The numbers that Marta Engel brought to the Committee’s emergency evening session at Guild Hall were, in the precise sense of the word, sobering. They were lower than expected. They were lower in almost every category. And they carried the particular authority of having been weighed, measured, and recorded rather than estimated.
The Merchants’ Guild’s first physical stockpile audit — inspectors entering warehouses with scales, inventory sheets, and the mandate to count every sack, barrel, and crate of eastern spice held in the city — was completed shortly after 4:00 on Wednesday afternoon. Fourteen Guild member businesses and three communal storage facilities were assessed. The results were consolidated by Engel, the wholesale broker, and presented to the full Committee at 6:00.

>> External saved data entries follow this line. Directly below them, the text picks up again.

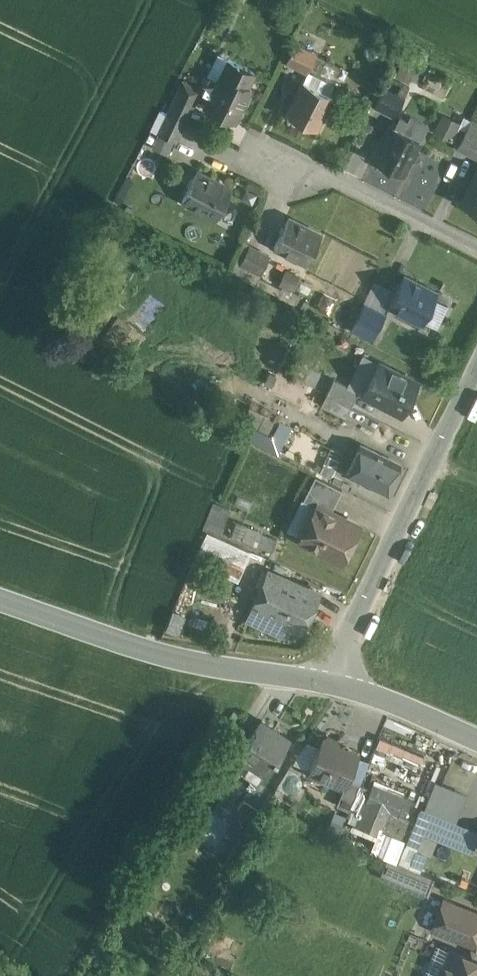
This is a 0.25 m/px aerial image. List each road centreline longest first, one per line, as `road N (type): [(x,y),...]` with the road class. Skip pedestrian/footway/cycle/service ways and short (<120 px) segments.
road 1 (tertiary): [(0,596),(202,666),(334,678)]
road 2 (unclassified): [(476,376),(334,678)]
road 3 (residential): [(476,250),(276,157)]
road 4 (tertiary): [(334,678),(476,739)]

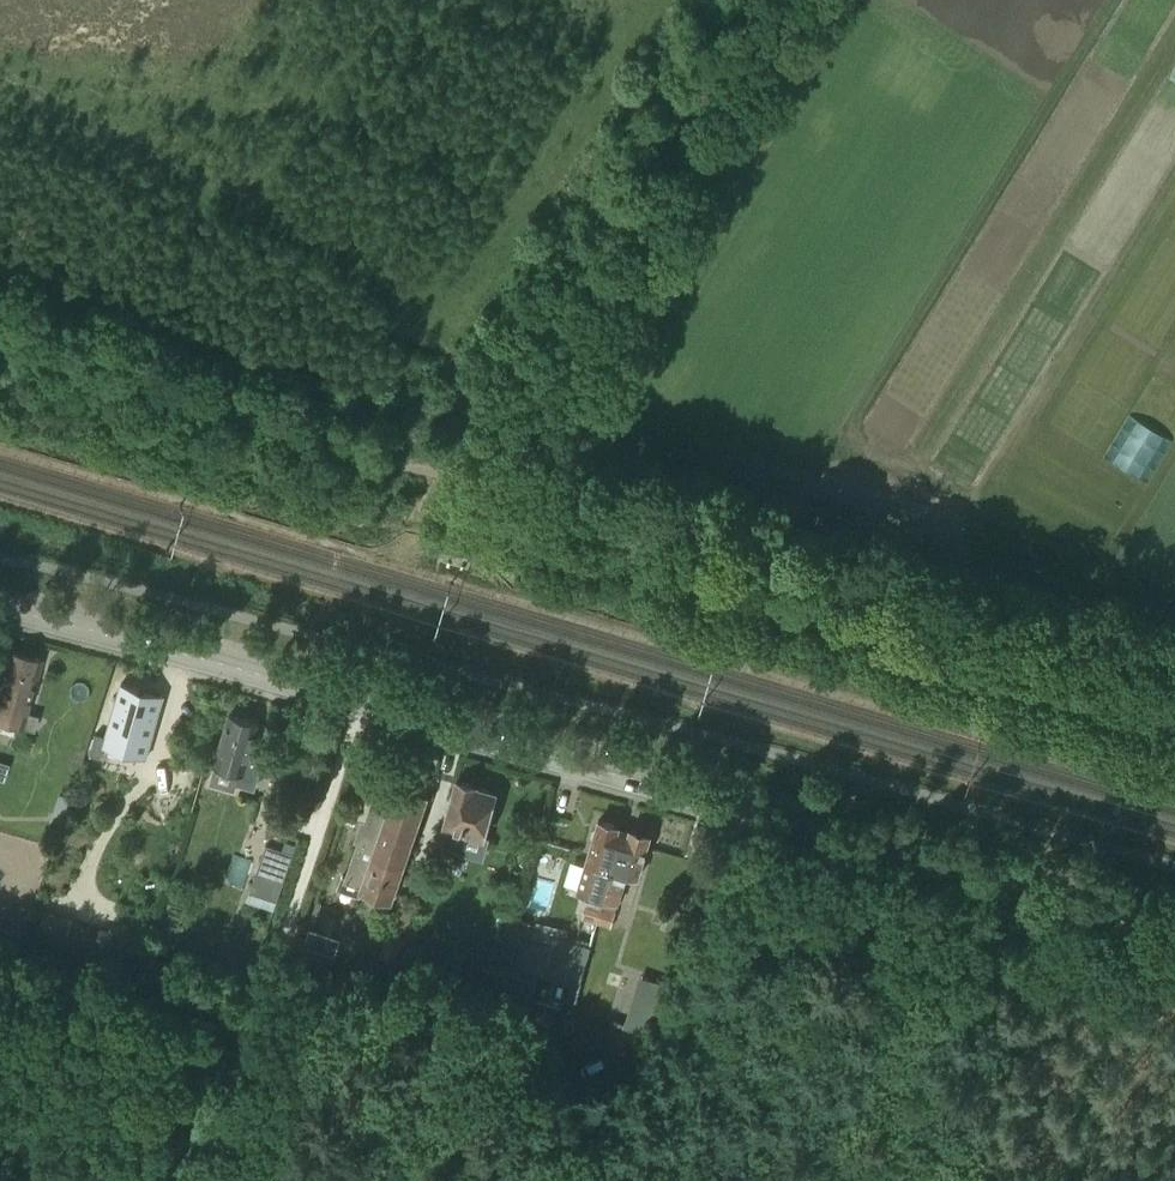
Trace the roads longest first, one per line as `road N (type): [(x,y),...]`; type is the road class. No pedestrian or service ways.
road 1 (secondary): [(1174,935),(0,607)]
road 2 (track): [(761,0),(505,418),(444,476)]
road 3 (track): [(364,704),(196,1180)]
road 4 (unclassified): [(400,967),(516,1005),(631,1180)]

Total eastern spice reserves held by Guild members stand at approximately 4,200 pounds across 32 tracked varieties — roughly 15 per cent below the 4,900 pounds that members’ self-reported figures had indicated.
“The discrepancy is not dishonesty,” Engel said. “It is optimism. When you report from memory, you remember what you had last week. When you weigh what you have today, the number is smaller.”
The Critical Varieties
The audit’s most consequential finding concerns the short-supply varieties — the spices that will run out first and that most visibly define the crisis for restaurants and home kitchens alike.
Velveroot: 29 pounds. Down from the 34-pound estimate reported on Tuesday and the 38 estimated on Monday. At the current rate of rationed distribution — approximately 2 to 3 pounds per day across restaurants and retail — the city’s supply will be exhausted within 10 to 12 days. This is shorter than the 14-day window the Committee was working from.
Black cardamom: 118 pounds. Approximately three weeks at rationed levels, down from the estimated four weeks.
Saffron bark: 240 pounds. Four to five weeks, broadly in line with previous estimates.
Golden peppervine: 195 pounds. Three to four weeks, slightly below the earlier five-to-six-week estimate — a significant downward revision.
Smoked coriander seed: 680 pounds. Eight to ten weeks, consistent with prior reporting. The most resilient stock.
Committee chair Haroun Nazari said the results would prompt an immediate tightening of rationing for velveroot and golden peppervine. “We will reduce distribution to existing restaurant accounts only, and we will reduce the per-account allocation,” he said. “Retail sales of velveroot cease as of tomorrow.”
The Non-Guild Question
The audit’s reach, as expected, stopped at the Guild’s jurisdictional boundary. The six or more non-Guild merchants known to be selling above the 250 per cent cap were not inspected. Their holdings are unknown and unregulated.
This sharpens the Committee’s frustration with the Council’s deferral of the emergency pricing ordinance. “We now know exactly what we have, and it is less than we thought,” Nazari said. “And we still have no legal authority over the twenty per cent of the market that is undermining our rationing. Every pound sold above the cap by a non-Guild vendor is a pound that our framework cannot account for.”
Alistair Ferris, the Guild trade secretary, confirmed that the Council has indicated the ordinance may be taken up on Tuesday, 10 March — the day after the commission debate. “We understand the Council’s priorities,” Ferris said, with a restraint that suggested he understood them without necessarily approving of them.
The ESI
The Eastern Spice Index closed Wednesday at 339 — its sixth consecutive daily decline, and the lowest reading since 18 February. But Engel cautioned, as she has before, that the declining index reflects rationing discipline, not improving supply.
“If we released all restrictions and sold freely, the index would be above 450 within forty-eight hours,” she said. “The number is going down because we are choosing to let it go down. The stockpile is going down regardless.”
No Sarenne-routed cargo carrying eastern spices is expected to reach Bobington before the week of 16 March. The March gales are adding two to three days to every transit.